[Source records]
"""

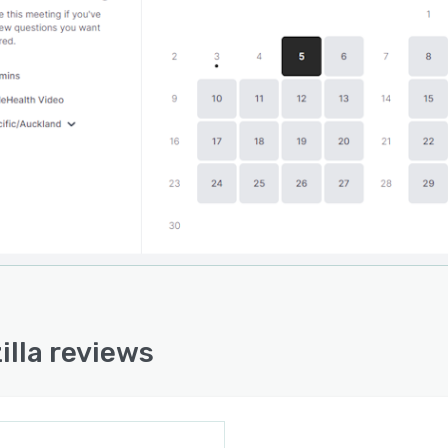
 and Cliniko. Fitness studios can set up automated
s to remind clients about upcoming sessions and
nicate with them via encrypted messages. Other
es include customizable branding, live chat, client
ement, and notifications.
illa reviews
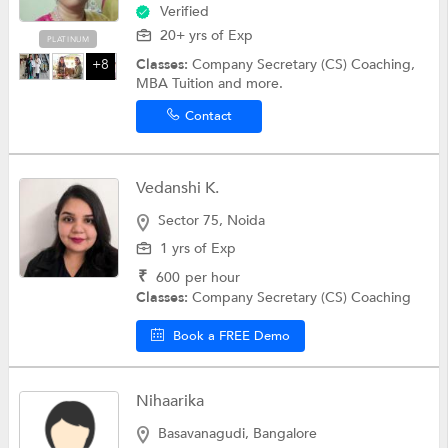
Verified
20+ yrs of Exp
PLATINUM
Classes:
Company Secretary (CS) Coaching,
+8
MBA Tuition and more.
Contact
Vedanshi K.
Sector 75, Noida
1 yrs of Exp
₹
600
per hour
Classes:
Company Secretary (CS) Coaching
Book a FREE Demo
Nihaarika
Basavanagudi, Bangalore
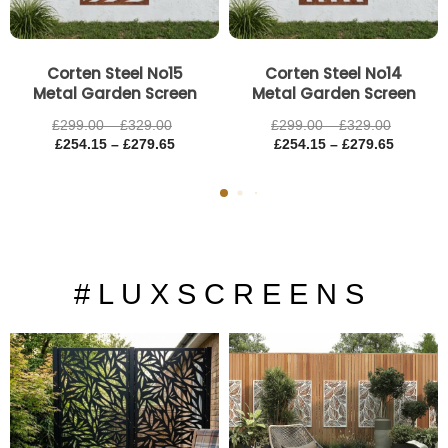
Corten Steel No15
Corten Steel No14
Metal Garden Screen
Metal Garden Screen
£
299.00
–
£
329.00
£
299.00
–
£
329.00
£
254.15
–
£
279.65
£
254.15
–
£
279.65
# L U X S C R E E N S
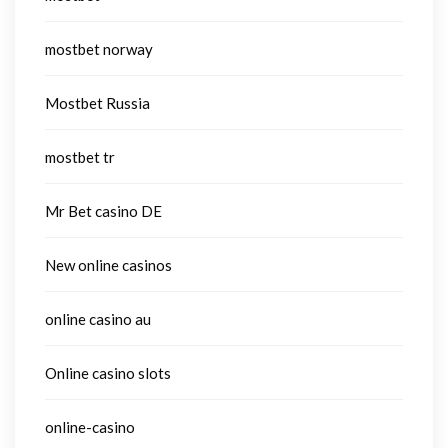
mostbet norway
Mostbet Russia
mostbet tr
Mr Bet casino DE
New online casinos
online casino au
Online casino slots
online-casino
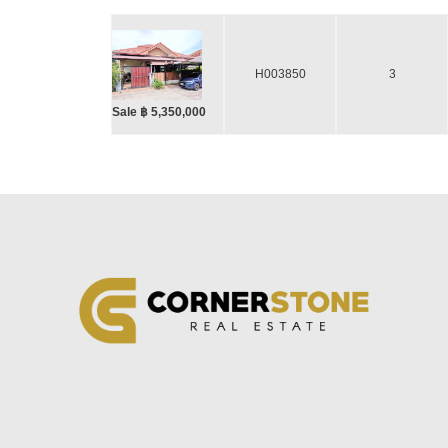
H003850
3
Sale ฿ 5,350,000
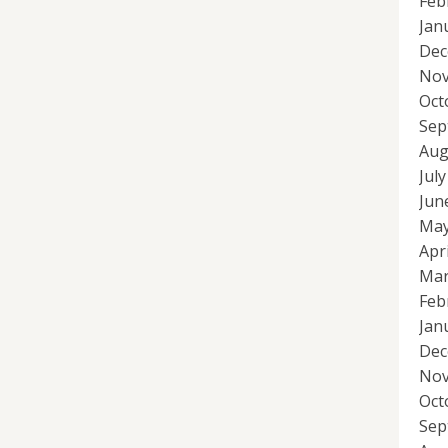
Feb
Jan
Dec
Nov
Oct
Sep
Aug
Jul
Jun
May
Apr
Mar
Feb
Jan
Dec
Nov
Oct
Sep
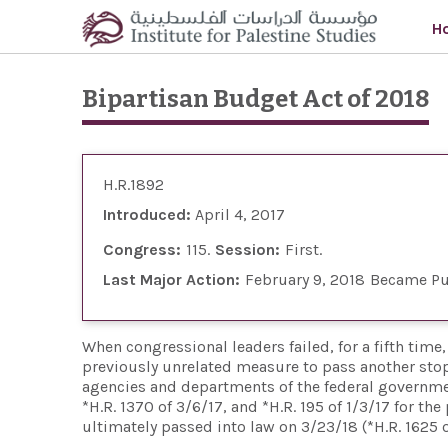
Skip to main content
H
Bipartisan Budget Act of 2018
H.R.1892
Introduced:
April 4, 2017
Congress:
115
Session:
First
Last Major Action:
February 9, 2018
Became Pu
When congressional leaders failed, for a fifth tim
previously unrelated measure to pass another sto
agencies and departments of the federal government 
*H.R. 1370 of 3/6/17, and *H.R. 195 of 1/3/17 for 
ultimately passed into law on 3/23/18 (*H.R. 1625 o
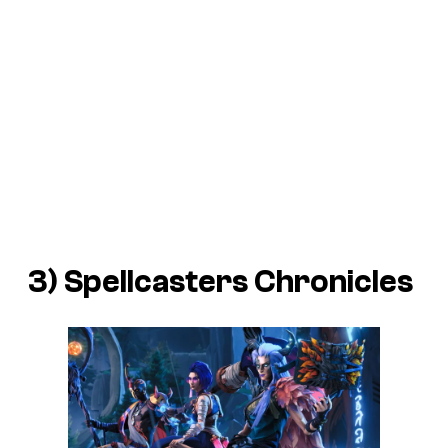
3)
Spellcasters Chronicles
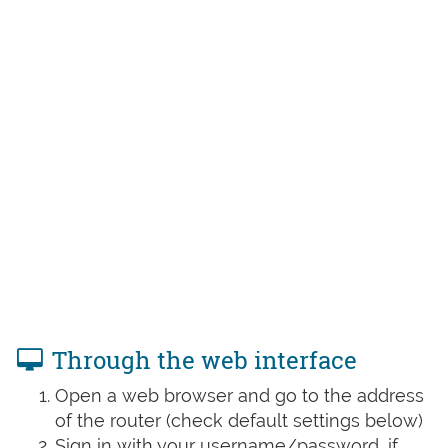
Through the web interface
Open a web browser and go to the address
of the router (check default settings below)
Sign in with your username/password, if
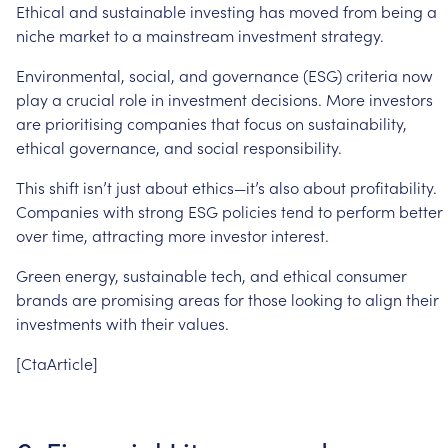
Ethical
and
sustainable
investing
has
moved
from
being
a
niche
market
to
a
mainstream
investment
strategy.
Environmental,
social,
and
governance
(ESG)
criteria
now
play
a
crucial
role
in
investment
decisions.
More
investors
are
prioritising
companies
that
focus
on
sustainability,
ethical
governance,
and
social
responsibility.
This
shift
isn’t
just
about
ethics—it’s
also
about
profitability.
Companies
with
strong
ESG
policies
tend
to
perform
better
over
time,
attracting
more
investor
interest.
Green
energy,
sustainable
tech,
and
ethical
consumer
brands
are
promising
areas
for
those
looking
to
align
their
investments
with
their
values.
[CtaArticle]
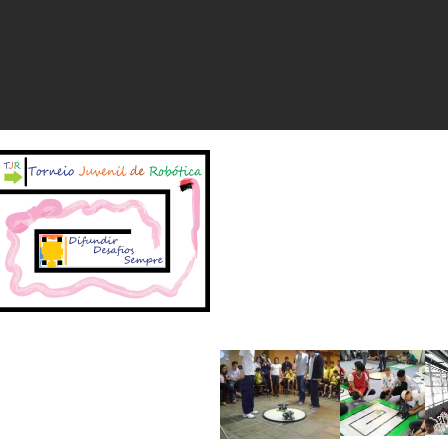
Início
História
Com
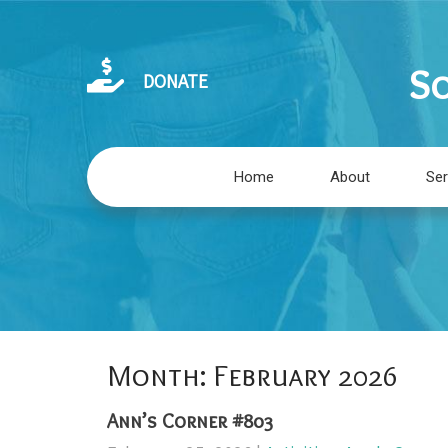
So
DONATE
Home
About
Ser
Month:
February 2026
Ann’s Corner #803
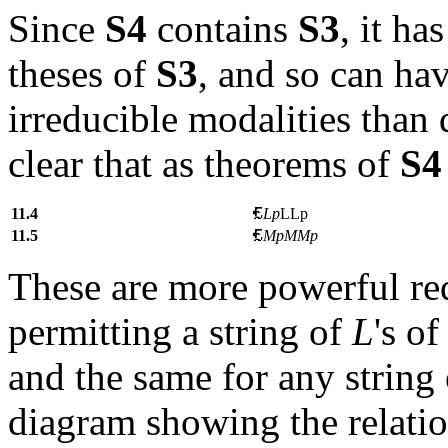
Since
S4
contains
S3
, it ha
theses of
S3
, and so can ha
irreducible modalities than
clear that as theorems of
S4
11.4
Lp
LLp
11.5
MpM
Mp
These are more powerful red
permitting a string of
L
's o
and the same for any string
diagram showing the relati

"""

Pull out each line in the records above that has the word "Steel" in it. Case counts, so only match lines where the capital and small letters are the same.

Corten Steel No15
Corten Steel No14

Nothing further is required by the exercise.